São Sebastião treina 150 profissionais para reforçar vacinação
Capacitação da Secretaria de Saúde e da Vigilância Epidemiológica começou em 14 de julho e segue até outubro, com foco em padronizar procedimentos em toda a rede municipal.
A rede municipal de saúde de São Sebastião deu início a um amplo programa de capacitação em imunização voltado a cerca de 150 profissionais. As atividades começaram na terça-feira (14/7) e devem se estender até outubro, conforme a Prefeitura, por meio da Secretaria de Saúde (Sesau) e em parceria com a Vigilância Epidemiológica.
O objetivo, segundo o município, é atualizar conhecimentos, padronizar procedimentos e fortalecer as ações de vacinação em todas as unidades da rede pública. A proposta desta edição é abordar a imunização de forma abrangente, diferente de capacitações anteriores, que trataram de imunizantes específicos, como as vacinas contra a dengue, a influenza e a Pneumo 20.
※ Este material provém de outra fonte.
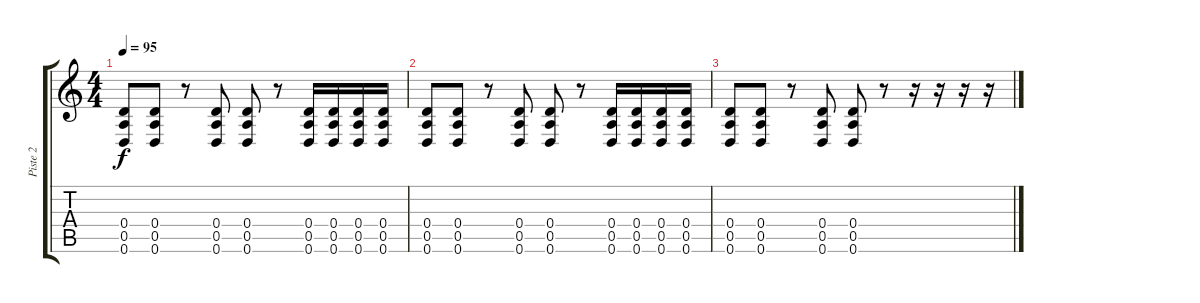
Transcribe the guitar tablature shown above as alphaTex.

\track ("Piste 2" "Piste 2") {instrument distortionguitar}
\staff {score tabs}
\tuning (E4 B3 G3 D3 A2 D2) {hide}
\ts (4 4)
\tempo 95
\clef g2
\ks c
(0.4 0.5 0.6).8{dy f} (0.4 0.5 0.6).8 r.8 (0.4 0.5 0.6).8 (0.4 0.5 0.6).8 r.8 (0.4 0.5 0.6).16 (0.4 0.5 0.6).16 (0.4 0.5 0.6).16 (0.4 0.5 0.6).16 |
(0.4 0.5 0.6).8 (0.4 0.5 0.6).8 r.8 (0.4 0.5 0.6).8 (0.4 0.5 0.6).8 r.8 (0.4 0.5 0.6).16 (0.4 0.5 0.6).16 (0.4 0.5 0.6).16 (0.4 0.5 0.6).16 |
(0.4 0.5 0.6).8 (0.4 0.5 0.6).8 r.8 (0.4 0.5 0.6).8 (0.4 0.5 0.6).8 r.8 r.16 r.16 r.16 r.16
O que os profissionais vão aprender
A programação inclui atualização sobre a Rede de Frio — estrutura responsável pelo armazenamento, transporte e conservação das vacinas dentro dos padrões exigidos pelo Ministério da Saúde. Também estão previstos conteúdos sobre técnicas corretas de aplicação, calendário vacinal, aprazamento, manejo de eventos adversos pós-vacinação e a padronização das rotinas adotadas nas unidades de saúde.
Para a gestão municipal, a iniciativa busca aumentar a segurança dos pacientes, melhorar a qualidade da assistência e assegurar a eficácia dos imunizantes oferecidos pelo Sistema Único de Saúde (SUS).
Por que a cobertura vacinal importa
A vacinação é apontada por autoridades de saúde como uma das principais estratégias de prevenção. Além de proteger quem recebe as doses, altas coberturas ajudam a resguardar pessoas que não podem ser imunizadas, reforçando a chamada proteção coletiva.
De acordo com o governo federal, a vacinação foi responsável pela erradicação da varíola e da poliomielite no Brasil e pela eliminação da circulação endêmica do sarampo, da rubéola e da síndrome da rubéola congênita — resultados que reforçam a importância da qualificação permanente das equipes e da manutenção das metas de cobertura para evitar o retorno de doenças imunopreveníveis.